After earning her law degree in 1999, she joined the
real estate department of a large San Francisco law
firm with a progressive reputation. She spent two years
there, but quickly became disillusioned. “The
problem with corporate law firms is that unless someone
takes you under their wing or you become a ‘yes’
person and lose your own identity, the chances for success
there are minimal,” she says. “It is heightened
if you have no partners or senior associates that look
like you. It works for some people, but I [had] worked
too hard to trade in my opinions and politics for a
six-figure salary.”
After leaving the firm, she traveled in Latin America
and worked for a sole practitioner in Huntington Park,
Calif., where she learned some family law. When another
sole practitioner retired, leaving his Compton office
available for rent, a sizable circle of former classmates,
professors and other boosters supported Herrera’s
decision to strike out on her own.
Gabriel Sandoval was one of the first to jump in, scrubbing,
mopping and painting Herrera’s modest new office.

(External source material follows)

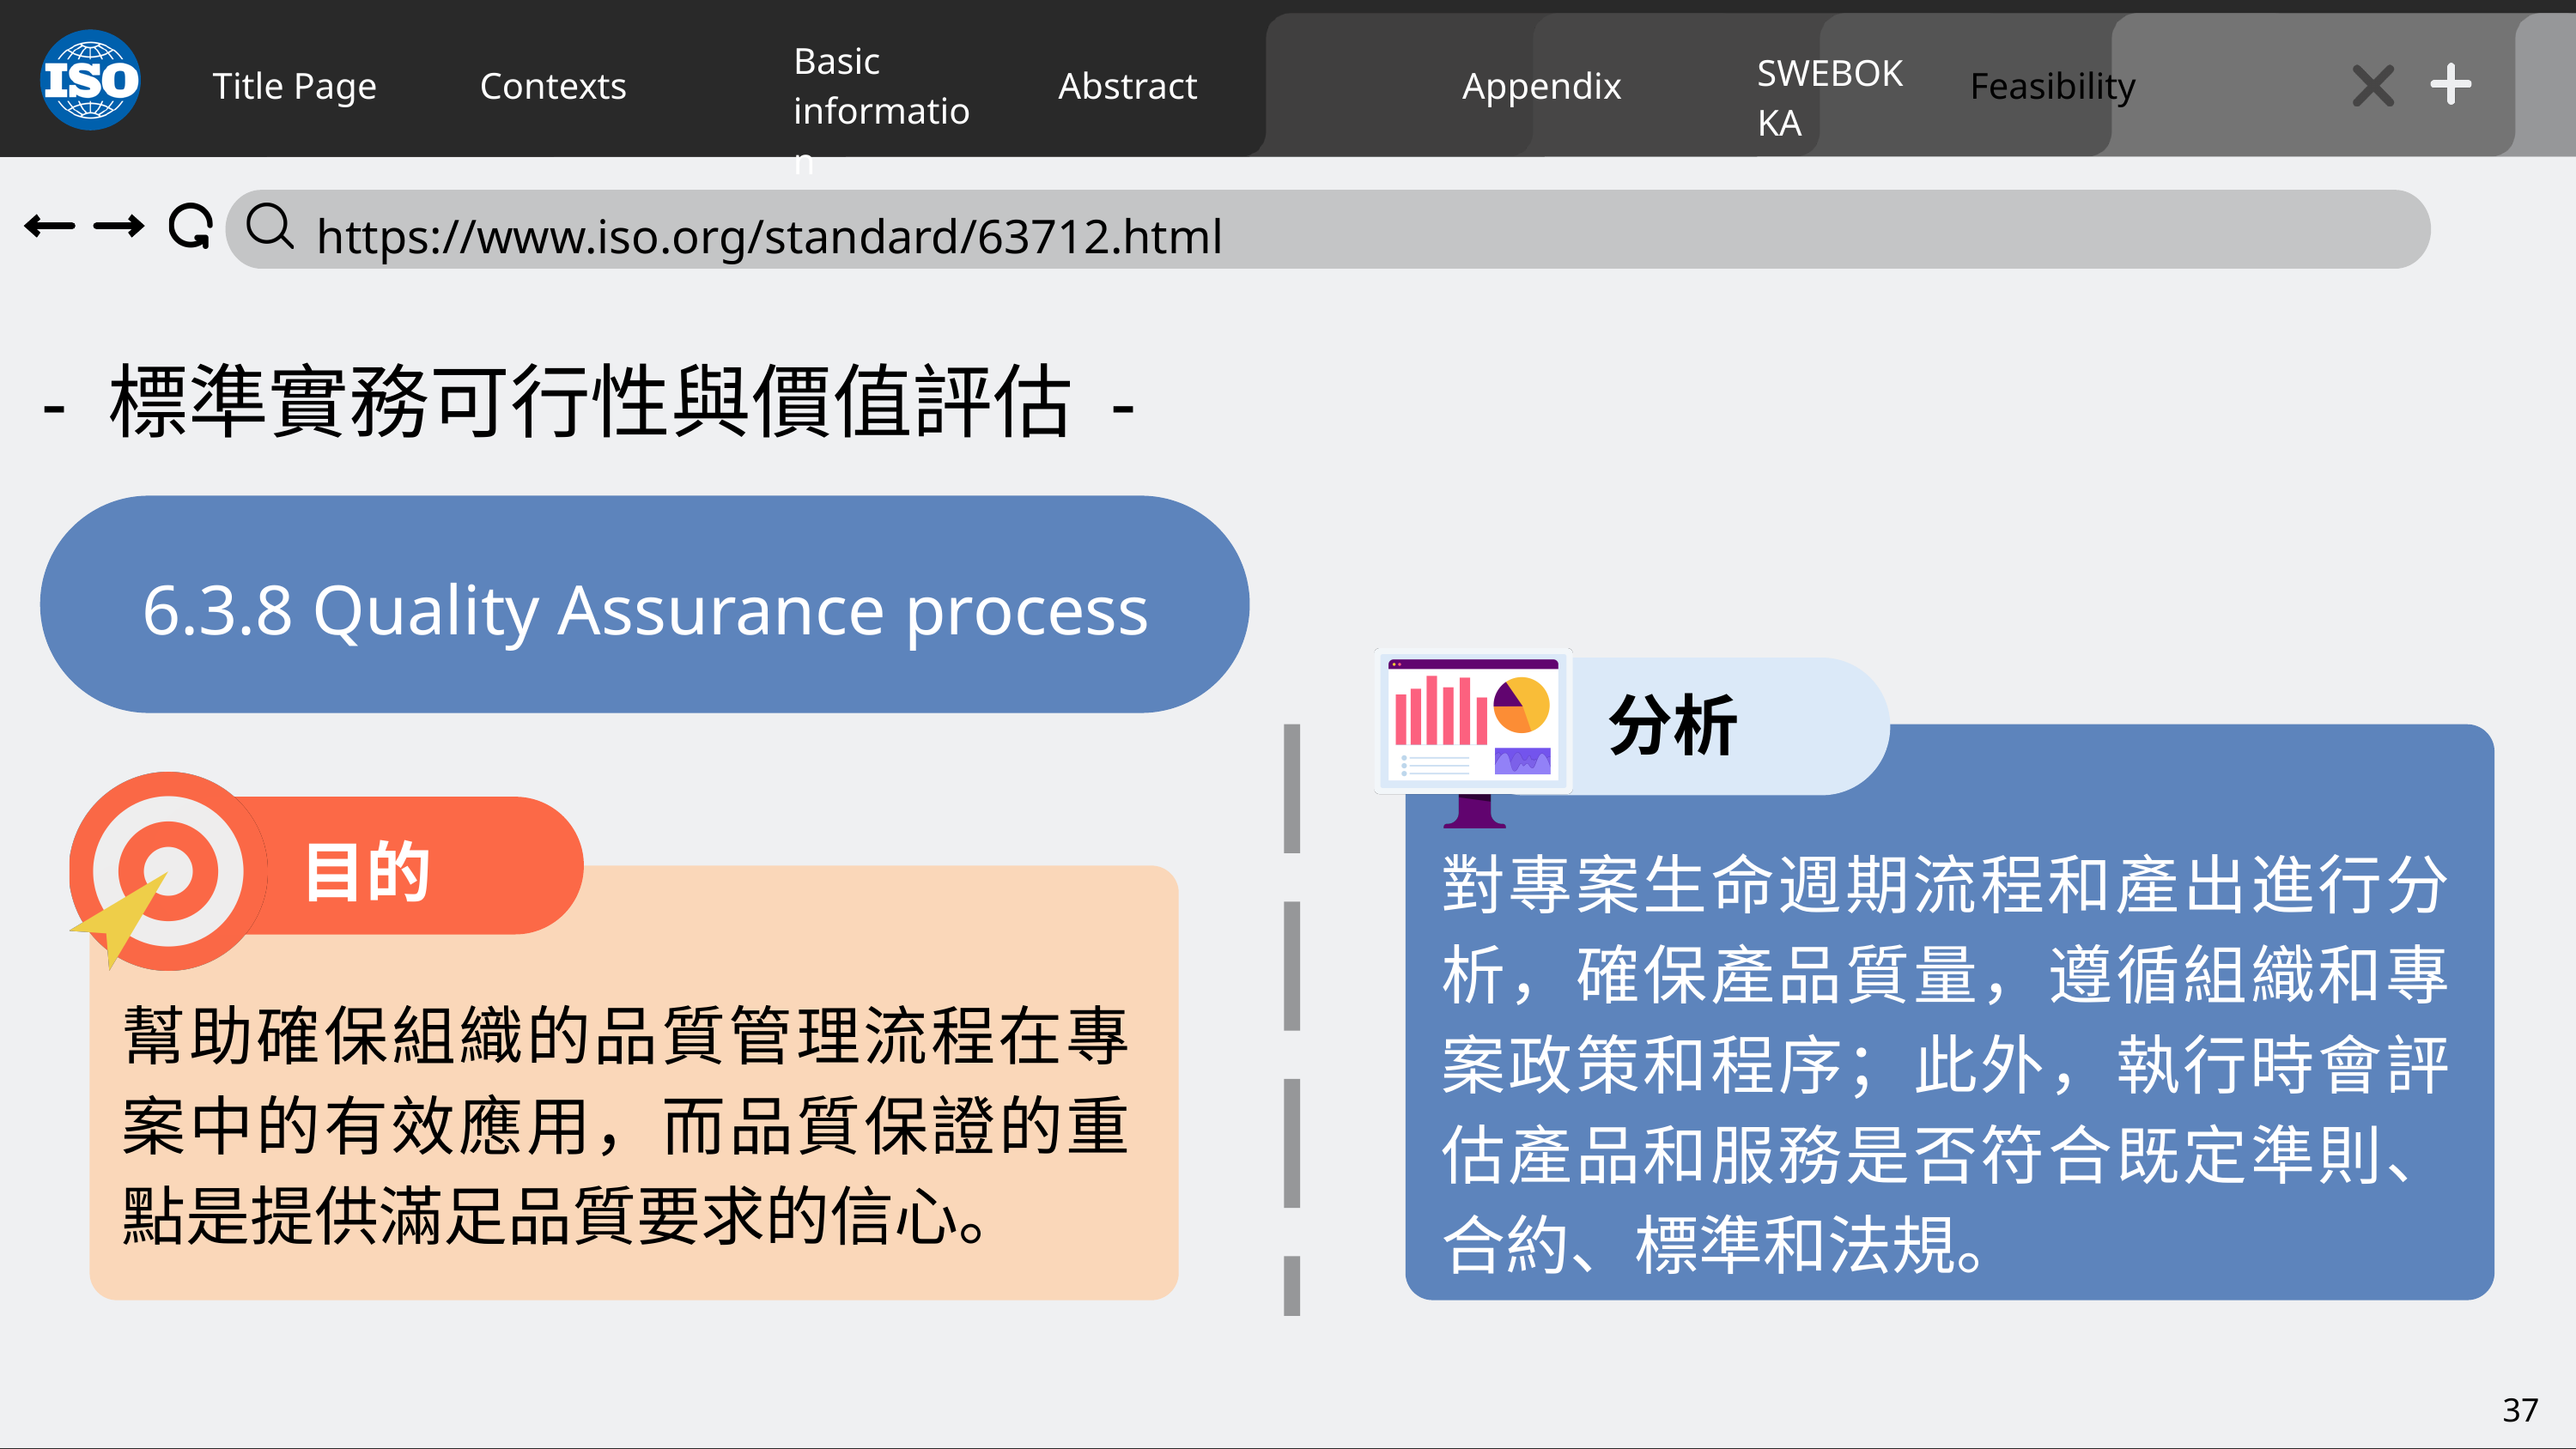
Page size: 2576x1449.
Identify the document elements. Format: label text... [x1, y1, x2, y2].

He himself had given up a $165,000 job as an employment
lawyer to spearhead a Los Angeles city attorney’s
task force that combats fraud against immigrant communities,
and he urged Herrera to set aside financial concerns,
at least for now. “She has the ganas,
the passion, the will,” says Sandoval, ’93.
“You see the passion in her eyes. You can’t
deny that. You need to explore it. Who knows what will
come of it two or three years down the road?”
“I see her stretching beyond her wildest imagination.
The struggle is transforming her,” says Russell
Castañeda Calleros, ’94, the campus minister
for community services at Loyola Marymount University.
“The experience has shown her how important it
is not only to use her God-given strength, but to tap
into the strengths of other people.” When Herrera
needed an intern, for example, she had the student solicit
donations from Herrera’s friends and former colleagues.
The effort produced a $2,500 summer stipend.
But even with that kind of support, Herrera is very
much on her own. “It’s a daily lesson in
courage,” she says. “There isn’t a
day that I wake up when I don’t think, ‘Am
I going to make the right decisions today?’”
And representing legally unsophisticated clients, she
says, is challenging. “I often have difficulty
getting clients to focus on things that are important
to their case,” she says. “Most don’t
understand the legal process.” Add to that the
financial pressures of the practice, and it’s
clear why Herrera almost shuttered the office last fall.
But her work brings an occasional hard-won triumph.
The same day Herrera represented Maria Gonzalez in court,
she also saw a couple whose relationship had been so
strained several months earlier they could not sit in
the same room. On this day, the pair talked and laughed
nervously, relieved to see Herrera putting the finishing
touches on their divorce agreement.
After they left, Herrera said, “It wasn’t
always like this. It was ugly. He tried to run her over
with a car. We had restraining orders out. Their kids
had their own lawyers. I never thought I’d see
this day.” Often drawn and determined, Herrera’s
face momentarily relaxes into a wide, satisfied grin.
Still, Herrera is sketching out exit plans. “In
order to attract the more sophisticated client base,
I know I have to leave Compton,” she says. “Few
want to come park their BMW or Mercedes on Compton Boulevard.”
She hopes to lease a small second office, perhaps closer
to her home in Whittier, later this year—a place
where more affluent clients feel comfortable but where
Herrera can still charge reasonable fees. In two to
five years, she would like to leave behind a nonprofit
office in Compton where recent law school graduates
and paralegals could come to learn about “real-life”
legal work.
All of this, Herrera admits, is subject to change.
She keeps in mind something a friend once told her:
“If you make plans, God will laugh at you.”
Or, in her own words, “I expect the unexpected.”